A
sintaxe não foi a plasmada em epígrafe, mas a semântica anda por aí. Pela SIC
passou recentemente um programa “Eu é que
sou o Presidente da Junta!”, como passou, há anos, um outro, “O juiz decide”, que terminava com o estribilho
rifónico “O juiz decidiu, está decidido!”.

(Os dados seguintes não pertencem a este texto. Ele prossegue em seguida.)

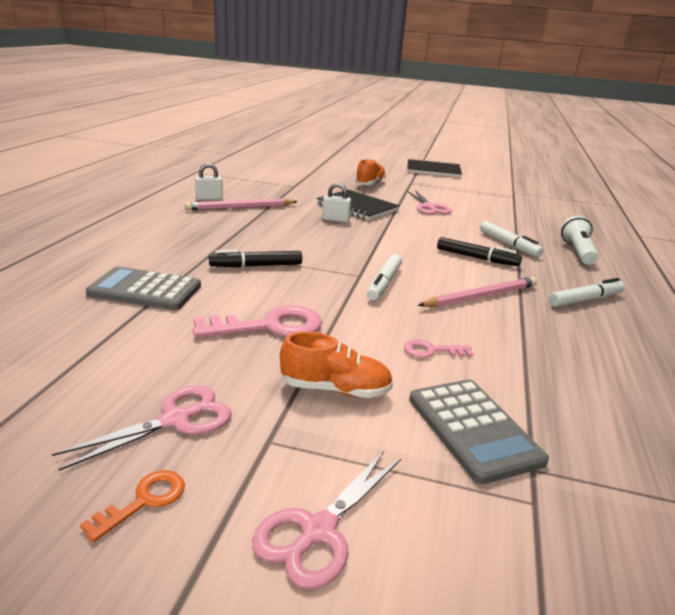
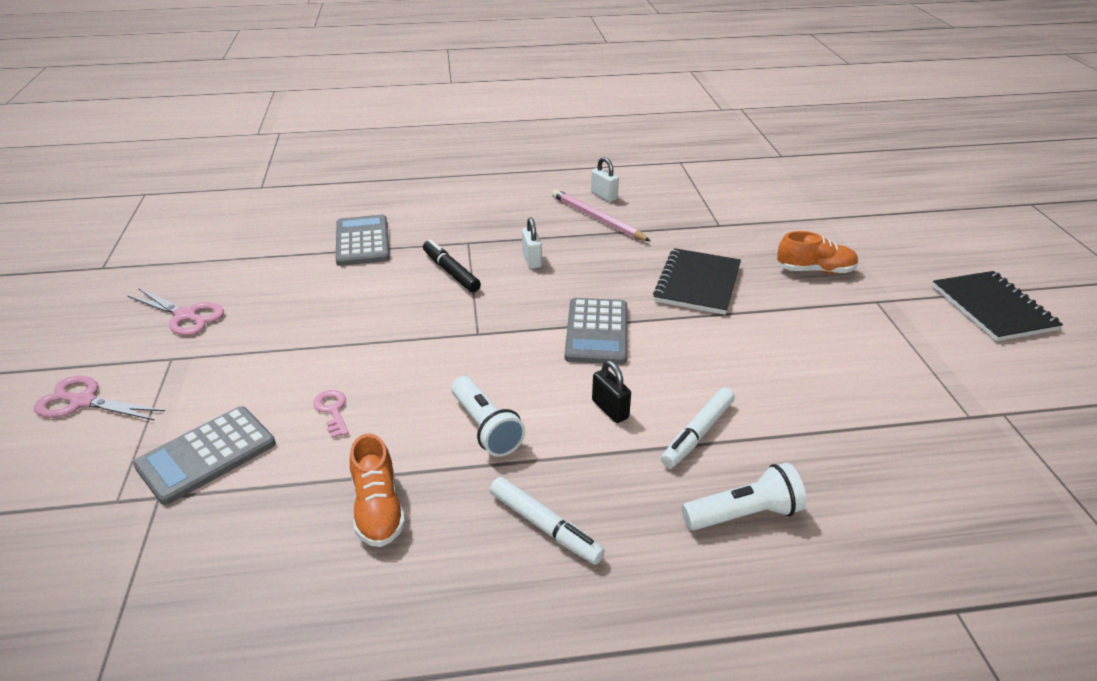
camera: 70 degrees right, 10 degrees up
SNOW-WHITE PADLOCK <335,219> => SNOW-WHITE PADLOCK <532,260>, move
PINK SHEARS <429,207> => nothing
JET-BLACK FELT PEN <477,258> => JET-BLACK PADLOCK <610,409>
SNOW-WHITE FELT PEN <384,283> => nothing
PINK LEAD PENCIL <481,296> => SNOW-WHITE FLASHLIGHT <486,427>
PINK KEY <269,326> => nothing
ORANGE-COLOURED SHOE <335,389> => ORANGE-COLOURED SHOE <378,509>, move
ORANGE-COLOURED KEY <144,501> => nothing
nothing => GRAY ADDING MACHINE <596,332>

E, na Administração Pública ou na empresa, não raro, o diretor, administrador ou
algo que o valha é apanhado, à falta de melhor, com o argumento autoritário (que
não de autoridade): “Eu sou o diretor (presidente/administrador…)
e eu decido assim”!
***
No
encerramento da X Convenção do Bloco de Esquerda (BE), a líder reconfirmada, Catarina
Martins, deixou aviso a António Costa e à UE, ou seja, anunciou que o BE
entende que exigirá um referendo sobre a permanência de Portugal na UE se a Comissão
Europeia decidir
pela aplicação de sanções a Portugal em razão do desempenho orçamental de 2015:
“Se a Comissão Europeia tomar uma iniciativa gravíssima
de aplicar uma sanção inédita, inaceitável e provocatória de penalizar Portugal
pelo mau desempenho de Pedro Passos Coelho e Maria Luís Albuquerque, a
Comissão declara guerra a Portugal”.
E prosseguiu, dizendo que, se a Comissão “aplicar uma
sanção por causa desses anos (2015 é o 1.º ano
inteiro sem troika – reflexo da caminhada do triénio anterior) e a usar, para
pressionar o Orçamento do Estado para 2017 exigindo mais impostos”, também “declara
guerra a Portugal”. Ora, para que a UE não continue a pisar-nos, Portugal, naquele
cenário, “só pode responder recusando as sanções e o arbítrio e anunciar que
está disposto a colocar na ordem do dia um referendo para pôr termo à chantagem”,
a exemplo do que fez o Reino Unido, em que venceu a opção que defende a saída
da União Europeia (UE) – o que
representa um precedente e “outros países poderão decidir por referendo o que
querem fazer na União Europeia”.
Por outro lado, mostrou-se crítica face à atitude de
Merkel em convocar os ditos seis fundadores da CEE, “uma instituição fantasma
que já nem sequer existe”, para uma reunião, que se realizou a 25 de junho, de aceleração
de resposta ao “Brexit”. Em contraponto à tendência da direita e seus aliados de
responder ao referendo britânico com a alegada corrida “para mais integração”,
anotou:
“O pior da UE é mesmo a sua chefia, são perigosos e
mostram todos os dias que estão dispostos a destroçar a Europa para aguentar uma
política que assusta os povos”.
E porfiou que “Portugal não tem de assistir em
silêncio a uma vingança contra a democracia”. Na verdade, “o Reino Unido
decidiu sair e tem o direito de sair. Se a UE ofereceu a Cameron “uma exceção
contra os imigrantes, não pode agora inventar regras quando violou as regras
essenciais”, recordou criticando o acordo celebrado com Cameron pelo Conselho a
18-19 de fevereiro deste ano.
***
Às declarações feitas por Catarina Martins em nome do
BE, opuseram-se diversas posições marcadas pelo denominador comum da contestação
ao referendo. E sobre o referendo é de salientar a declaração do Presidente da
República, que tinha, do meu ponto de vista, reagido de forma exemplar à
notícia do “Brexit” na manhã do dia 24.
Sobre o “Brexit”, Marcelo sublinhara o desconforto da
decisão, o respeito pela vontade soberana do povo do Reino unido, a resposta a
dar de forma rápida e coesa pelo reforço do projeto europeu e as consequências
económicas nos diversos países da Europa; e dissera esperar as condições de
tranquilidade dos compatriotas que trabalham no reino Unido, bem como evocou a
velha aliança e a factualidade de o Reino continuar a pertencer à Europa, devendo
ser definidas da melhor forma as relações que essa pertença implica.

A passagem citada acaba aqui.